After a long night of drinking and some ill-advised Facebooking, you might not understand how anyone could say that beer saved the world. Yeah, maybe it saved your confidence for the night, but the world?
The fact is, beer is more important to the history of civilization than you might think. In his fascinating book A History of the World in Six Glasses, Tom Standage explains the role of beer in the modernization of early cultures:
The event that set humankind on the path toward modernity was the adoption of farming, beginning with the domestication of cereal grain, which first took place in the Near East around then thousand years ago and was accompanied by the appearance of a rudimentary form of beer.
The first civilizations arose around five thousand years later in Mesopotamia and Egypt, two parallel cultures founded on a surplus of cereal grain produced by organized agriculture on a massive scale. This freed a small fraction of the population from the need to work in the fields and made possible the emergence of specialist priests, administrators, scribes, and craftsmen.
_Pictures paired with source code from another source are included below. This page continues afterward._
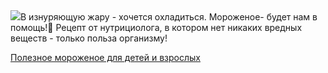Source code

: <!--2025-07-11 16:24:43-->
<div class="yb">
  <div class="rss povarenok"><a href="https://www.povarenok.ru/recipes/show/182905/"><img src="https://www.povarenok.ru/data/cache/2025jul/11/24/3184100_75026-640x480.jpg"></a>В изнуряющую жару - хочется охладиться. Мороженое- будет нам в помощь!&#127846;
Рецепт от нутрициолога, в котором нет никаких вредных веществ - только польза организму! <p class="titl"><a href="https://www.povarenok.ru/recipes/show/182905/">Полезное мороженое для детей и взрослых</a></p></div>
</div>
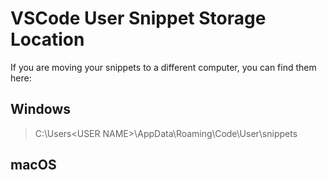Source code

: # VSCode User Snippet Storage Location

If you are moving your snippets to a different computer, you can find them here:

## Windows

> C:\Users\<USER NAME>\AppData\Roaming\Code\User\snippets

## macOS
Not only did beer nourish the inhabitants of the first cities and the authors of the first written documents, but their wages and rations were paid in bread and beer, as cereal grain were the basis of the economy.
This interesting infographic courtesy of Online Bachelor Degree Programs takes us on a trip from those ancient times mentioned above to modern day, where we learn that the average person drinks about 22 gallons of the stuff a year.
And considering some of the people I saw on St. Patrick’s Day, I think we all might be on pace to up that average a little bit.